- Interactive map of Bhanda Peeran
- Country: Pakistan
- Province: Khyber Pakhtunkhwa
- District: Mansehra
- Time zone: UTC+5 (PST)

= Banda Piran =

Banda Piran or Bhanda Peeran (Urdu: بانڈه بيران) is a village of Mansehra District in the Khyber Pakhtunkhwa province of Pakistan. The River Siran flows from north to south of the village where mostly farmers use its water for agricultural purposes.

== History ==
The Commonwealth War Graves Commission has details of a Sepoy with the surname Kachkol of the Royal Indian Army Service Corps who died in October 1943 during World War 2 in Burma - he is recorded as being the son of Nawab and Suban Jan; husband of Sosan Jan, of Banda Piran, Hazara.

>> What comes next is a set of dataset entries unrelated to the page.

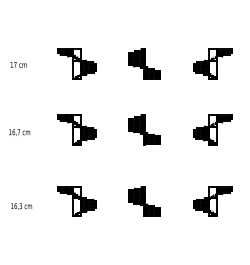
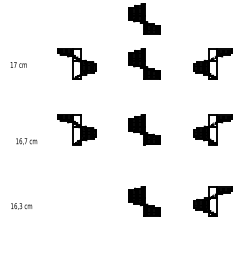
part at (144, 18): none -> present
text at (19, 132) position: (19, 132) -> (26, 141)
part at (76, 201): present -> none
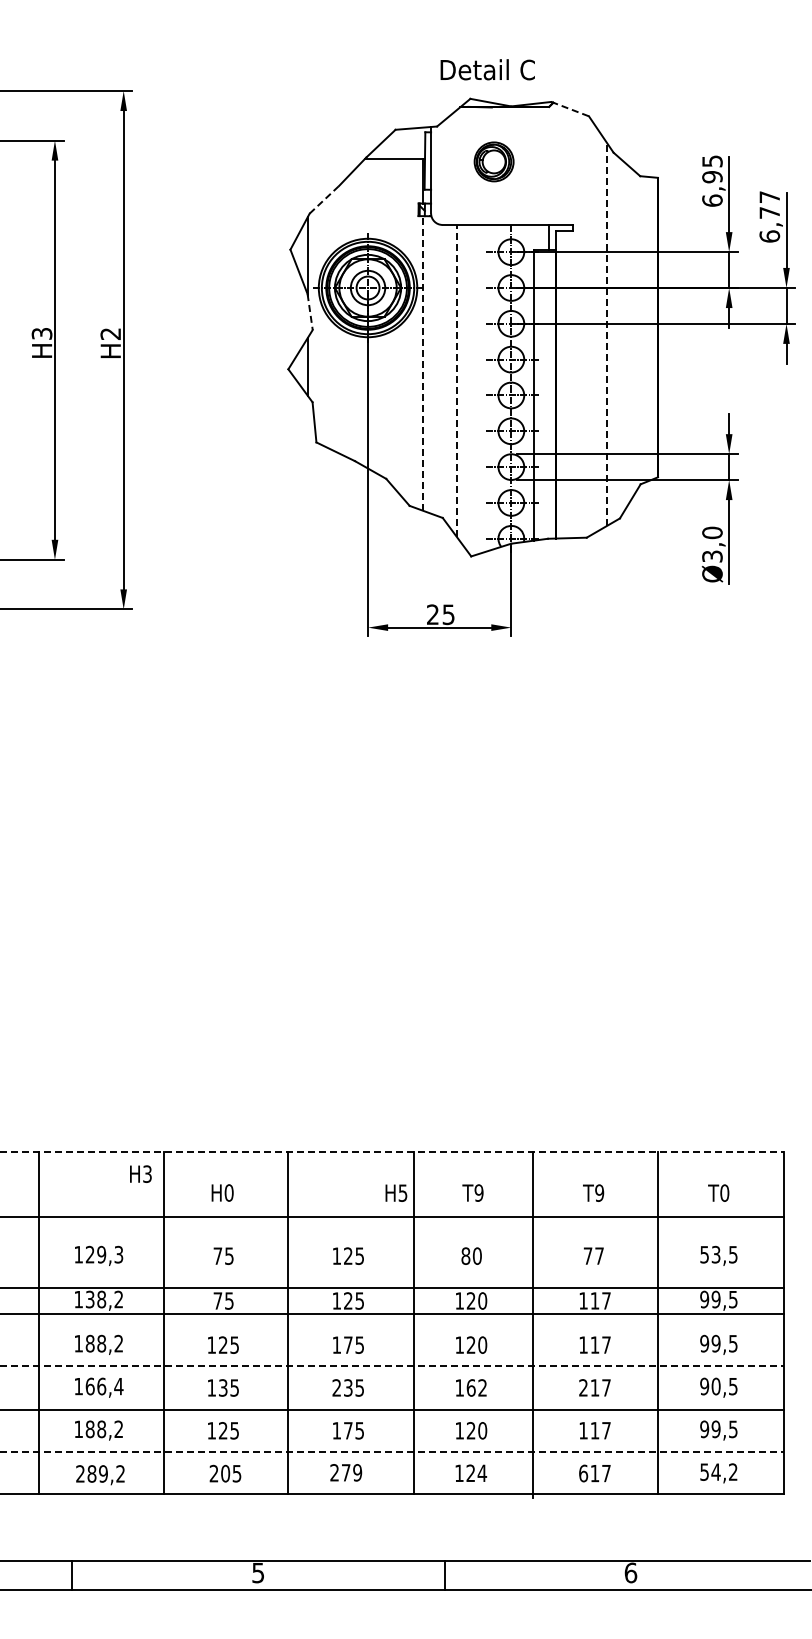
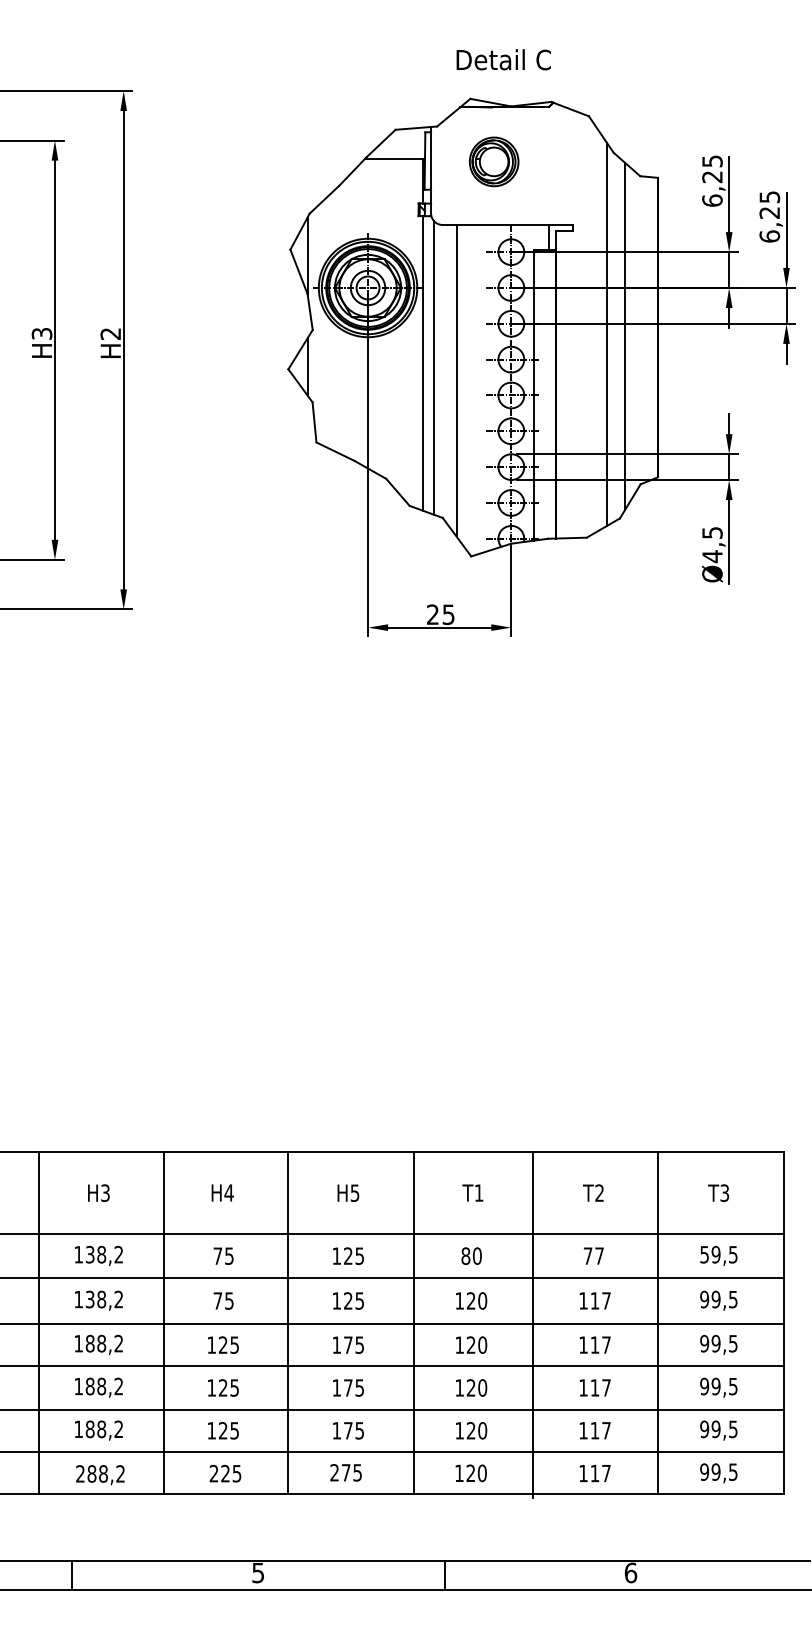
text at (487, 69) position: (487, 69) -> (503, 59)
line at (570, 109): dashed -> solid
part at (493, 161) size: 42x42 px -> 52x52 px
text at (712, 177): 6,95 -> 6,25
line at (324, 199): dashed -> solid
text at (769, 204): 6,77 -> 6,25
line at (310, 312): dashed -> solid
line at (607, 333): dashed -> solid
line at (625, 335): none -> present
line at (422, 362): dashed -> solid
line at (433, 367): none -> present
line at (456, 380): dashed -> solid
text at (712, 544): Ø3,0 -> Ø4,5
line at (392, 1151): dashed -> solid
text at (140, 1173) position: (140, 1173) -> (98, 1192)
text at (228, 1192): H0 -> H4
text at (396, 1192) position: (396, 1192) -> (348, 1192)
text at (478, 1192): T9 -> T1
text at (599, 1192): T9 -> T2
text at (724, 1192): T0 -> T3
line at (392, 1217) position: (392, 1217) -> (392, 1234)
text at (104, 1254): 129,3 -> 138,2
text at (715, 1254): 53,5 -> 59,5
line at (392, 1287) position: (392, 1287) -> (392, 1277)
line at (392, 1313) position: (392, 1313) -> (392, 1323)
line at (392, 1366): dashed -> solid
text at (104, 1386): 166,4 -> 188,2
text at (715, 1386): 90,5 -> 99,5
text at (223, 1387): 135 -> 125
text at (342, 1387): 235 -> 175
text at (476, 1387): 162 -> 120
text at (583, 1387): 217 -> 117
line at (392, 1451): dashed -> solid
text at (718, 1471): 54,2 -> 99,5
text at (357, 1472): 279 -> 275
text at (103, 1473): 289,2 -> 288,2
text at (225, 1473): 205 -> 225
text at (482, 1473): 124 -> 120
text at (583, 1473): 617 -> 117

Following the 2005 earthquake hundreds of people in Banda Piran took to the streets in heavy rain to protest the lack of action by the government to rebuild infrastructure and also for police action to tackle rising crime.

== Etymology ==
Banda Piran, also known as Peran Da Bandha in Hindko and Peer Keeley in Pushto, means "The Land of Saints." Banda means land and piran means saints similarly peer means saint and kalay means village. Historians say that Muslim Saints used to live in this area at the beginning of the 15^{th} century.